▸ **About this task**:
Repeat exactly the lines that run from the start of the records below to the line with "3. **Strive in", including both of those lines but not the pictures.

▸ **Task input**:
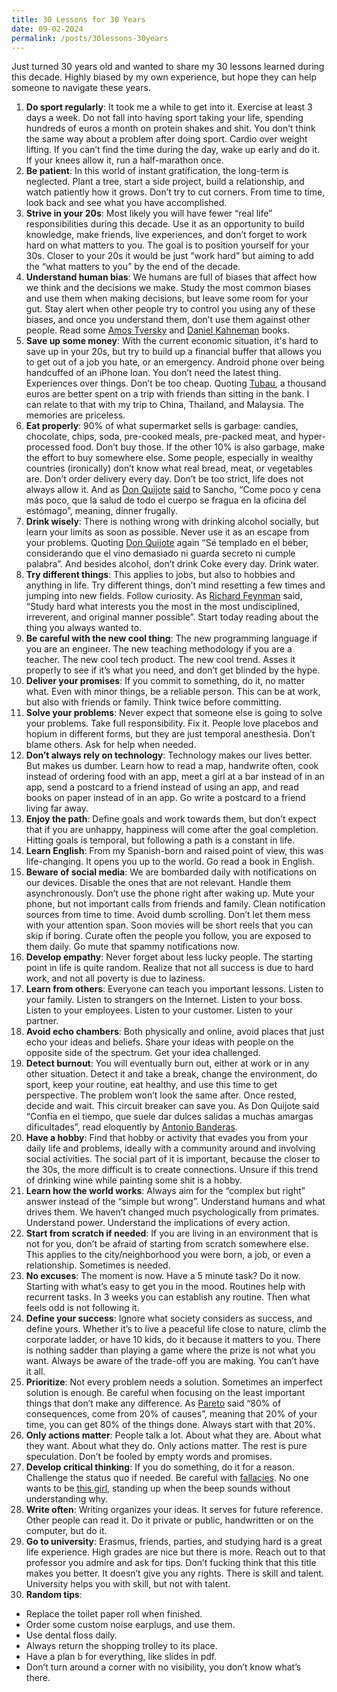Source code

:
 ```yaml
---
title: 30 Lessons for 30 Years
date: 09-02-2024
permalink: /posts/30lessons-30years
---
```


Just turned 30 years old and wanted to share my 30 lessons learned during this decade. Highly biased by my own experience, but hope they can help someone to navigate these years.

1. **Do sport regularly**: It took me a while to get into it. Exercise at least 3 days a week. Do not fall into having sport taking your life, spending hundreds of euros a month on protein shakes and shit. You don’t think the same way about a problem after doing sport. Cardio over weight lifting. If you can’t find the time during the day, wake up early and do it. If your knees allow it, run a half-marathon once.
2. **Be patient**: In this world of instant gratification, the long-term is neglected. Plant a tree, start a side project, build a relationship, and watch patiently how it grows. Don’t try to cut corners. From time to time, look back and see what you have accomplished.
3. **Strive in your 20s**: Most likely you will have fewer “real life” responsibilities during this decade. Use it as an opportunity to build knowledge, make friends, live experiences, and don’t forget to work hard on what matters to you. The goal is to position yourself for your 30s. Closer to your 20s it would be just “work hard” but aiming to add the “what matters to you” by the end of the decade.
4. **Understand human bias**: We humans are full of biases that affect how we think and the decisions we make. Study the most common biases and use them when making decisions, but leave some room for your gut. Stay alert when other people try to control you using any of these biases, and once you understand them, don’t use them against other people. Read some [Amos Tversky](https://en.wikipedia.org/wiki/Amos_Tversky) and [Daniel Kahneman](https://en.wikipedia.org/wiki/Daniel_Kahneman) books.
5. **Save up some money**: With the current economic situation, it's hard to save up in your 20s, but try to build up a financial buffer that allows you to get out of a job you hate, or an emergency. Android phone over being handcuffed of an iPhone loan. You don’t need the latest thing. Experiences over things. Don’t be too cheap. Quoting [Tubau](https://twitter.com/joantubau), a thousand euros are better spent on a trip with friends than sitting in the bank. I can relate to that with my trip to China, Thailand, and Malaysia. The memories are priceless.
6. **Eat properly**: 90% of what supermarket sells is garbage: candies, chocolate, chips, soda, pre-cooked meals, pre-packed meat, and hyper-processed food. Don’t buy those. If the other 10% is also garbage, make the effort to buy somewhere else. Some people, especially in wealthy countries (ironically) don’t know what real bread, meat, or vegetables are. Don’t order delivery every day. Don’t be too strict, life does not always allow it. And as [Don Quijote](https://en.wikipedia.org/wiki/Don_Quixote) [said](https://cvc.cervantes.es/literatura/clasicos/quijote/edicion/parte2/cap43/default.htm) to Sancho, “Come poco y cena más poco, que la salud de todo el cuerpo se fragua en la oficina del estómago”, meaning, dinner frugally.
7. **Drink wisely**: There is nothing wrong with drinking alcohol socially, but learn your limits as soon as possible. Never use it as an escape from your problems. Quoting [Don Quijote](https://cvc.cervantes.es/literatura/clasicos/quijote/edicion/parte2/cap43/default.htm) again “Sé templado en el beber, considerando que el vino demasiado ni guarda secreto ni cumple palabra”. And besides alcohol, don’t drink Coke every day. Drink water.
8. **Try different things**: This applies to jobs, but also to hobbies and anything in life. Try different things, don’t mind resetting a few times and jumping into new fields. Follow curiosity. As [Richard Feynman](https://en.wikipedia.org/wiki/Richard_Feynman) said, “Study hard what interests you the most in the most undisciplined, irreverent, and original manner possible”. Start today reading about the thing you always wanted to.
9. **Be careful with the new cool thing**: The new programming language if you are an engineer. The new teaching methodology if you are a teacher. The new cool tech product. The new cool trend. Asses it properly to see if it’s what you need, and don’t get blinded by the hype.
10. **Deliver your promises**: If you commit to something, do it, no matter what. Even with minor things, be a reliable person. This can be at work, but also with friends or family. Think twice before committing.
11. **Solve your problems**: Never expect that someone else is going to solve your problems. Take full responsibility. Fix it. People love placebos and hopium in different forms, but they are just temporal anesthesia. Don’t blame others. Ask for help when needed.
12. **Don’t always rely on technology**: Technology makes our lives better. But makes us dumber. Learn how to read a map, handwrite often, cook instead of ordering food with an app, meet a girl at a bar instead of in an app, send a postcard to a friend instead of using an app, and read books on paper instead of in an app. Go write a postcard to a friend living far away.
13. **Enjoy the path**: Define goals and work towards them, but don’t expect that if you are unhappy, happiness will come after the goal completion. Hitting goals is temporal, but following a path is a constant in life.
14. **Learn English**: From my Spanish-born and raised point of view, this was life-changing. It opens you up to the world. Go read a book in English.
15. **Beware of social media**: We are bombarded daily with notifications on our devices. Disable the ones that are not relevant. Handle them asynchronously. Don’t use the phone right after waking up. Mute your phone, but not important calls from friends and family. Clean notification sources from time to time. Avoid dumb scrolling. Don’t let them mess with your attention span. Soon movies will be short reels that you can skip if boring. Curate often the people you follow, you are exposed to them daily. Go mute that spammy notifications now.
16. **Develop empathy**: Never forget about less lucky people. The starting point in life is quite random. Realize that not all success is due to hard work, and not all poverty is due to laziness.
17. **Learn from others**: Everyone can teach you important lessons. Listen to your family. Listen to strangers on the Internet. Listen to your boss. Listen to your employees. Listen to your customer. Listen to your partner.
18. **Avoid echo chambers**: Both physically and online, avoid places that just echo your ideas and beliefs. Share your ideas with people on the opposite side of the spectrum. Get your idea challenged.
19. **Detect burnout**: You will eventually burn out, either at work or in any other situation. Detect it and take a break, change the environment, do sport, keep your routine, eat healthy, and use this time to get perspective. The problem won’t look the same after. Once rested, decide and wait. This circuit breaker can save you. As Don Quijote said “Confía en el tiempo, que suele dar dulces salidas a muchas amargas dificultades”, read eloquently by [Antonio Banderas](https://www.youtube.com/watch?v=S7MasBoYzUk).
20. **Have a hobby**: Find that hobby or activity that evades you from your daily life and problems, ideally with a community around and involving social activities. The social part of it is important, because the closer to the 30s, the more difficult is to create connections. Unsure if this trend of drinking wine while painting some shit is a hobby.
21. **Learn how the world works**: Always aim for the “complex but right” answer instead of the “simple but wrong”. Understand humans and what drives them. We haven’t changed much psychologically from primates. Understand power. Understand the implications of every action.
22. **Start from scratch if needed**: If you are living in an environment that is not for you, don’t be afraid of starting from scratch somewhere else. This applies to the city/neighborhood you were born, a job, or even a relationship. Sometimes is needed.
23. **No excuses**: The moment is now. Have a 5 minute task? Do it now. Starting with what’s easy to get you in the mood. Routines help with recurrent tasks. In 3 weeks you can establish any routine. Then what feels odd is not following it.
24. **Define your success**: Ignore what society considers as success, and define yours. Whether it’s to live a peaceful life close to nature, climb the corporate ladder, or have 10 kids, do it because it matters to you. There is nothing sadder than playing a game where the prize is not what you want. Always be aware of the trade-off you are making. You can’t have it all.
25. **Prioritize**: Not every problem needs a solution. Sometimes an imperfect solution is enough. Be careful when focusing on the least important things that don’t make any difference. As [Pareto](https://en.wikipedia.org/wiki/Pareto_principle) said “80% of consequences, come from 20% of causes”, meaning that 20% of your time, you can get 80% of the things done. Always start with that 20%.
26. **Only actions matter**: People talk a lot. About what they are. About what they want. About what they do. Only actions matter. The rest is pure speculation. Don’t be fooled by empty words and promises.
27. **Develop critical thinking**: If you do something, do it for a reason. Challenge the status quo if needed. Be careful with [fallacies](https://www.youtube.com/watch?v=vjOrOMVFCbs). No one wants to be [this girl](https://www.youtube.com/watch?v=X6kWygqR0L8), standing up when the beep sounds without understanding why.
28. **Write often**: Writing organizes your ideas. It serves for future reference. Other people can read it. Do it private or public, handwritten or on the computer, but do it.
29. **Go to university**: Erasmus, friends, parties, and studying hard is a great life experience. High grades are nice but there is more. Reach out to that professor you admire and ask for tips. Don’t fucking think that this title makes you better. It doesn’t give you any rights. There is skill and talent. University helps you with skill, but not with talent.
30. **Random tips**:
* Replace the toilet paper roll when finished.
* Order some custom noise earplugs, and use them.
* Use dental floss daily.
* Always return the shopping trolley to its place.
* Have a plan b for everything, like slides in pdf.
* Don’t turn around a corner with no visibility, you don’t know what’s there.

▸ **Solution**:
Source code

:
 ```yaml
---
title: 30 Lessons for 30 Years
date: 09-02-2024
permalink: /posts/30lessons-30years
---
```


Just turned 30 years old and wanted to share my 30 lessons learned during this decade. Highly biased by my own experience, but hope they can help someone to navigate these years.

1. **Do sport regularly**: It took me a while to get into it. Exercise at least 3 days a week. Do not fall into having sport taking your life, spending hundreds of euros a month on protein shakes and shit. You don’t think the same way about a problem after doing sport. Cardio over weight lifting. If you can’t find the time during the day, wake up early and do it. If your knees allow it, run a half-marathon once.
2. **Be patient**: In this world of instant gratification, the long-term is neglected. Plant a tree, start a side project, build a relationship, and watch patiently how it grows. Don’t try to cut corners. From time to time, look back and see what you have accomplished.
3. **Strive in your 20s**: Most likely you will have fewer “real life” responsibilities during this decade. Use it as an opportunity to build knowledge, make friends, live experiences, and don’t forget to work hard on what matters to you. The goal is to position yourself for your 30s. Closer to your 20s it would be just “work hard” but aiming to add the “what matters to you” by the end of the decade.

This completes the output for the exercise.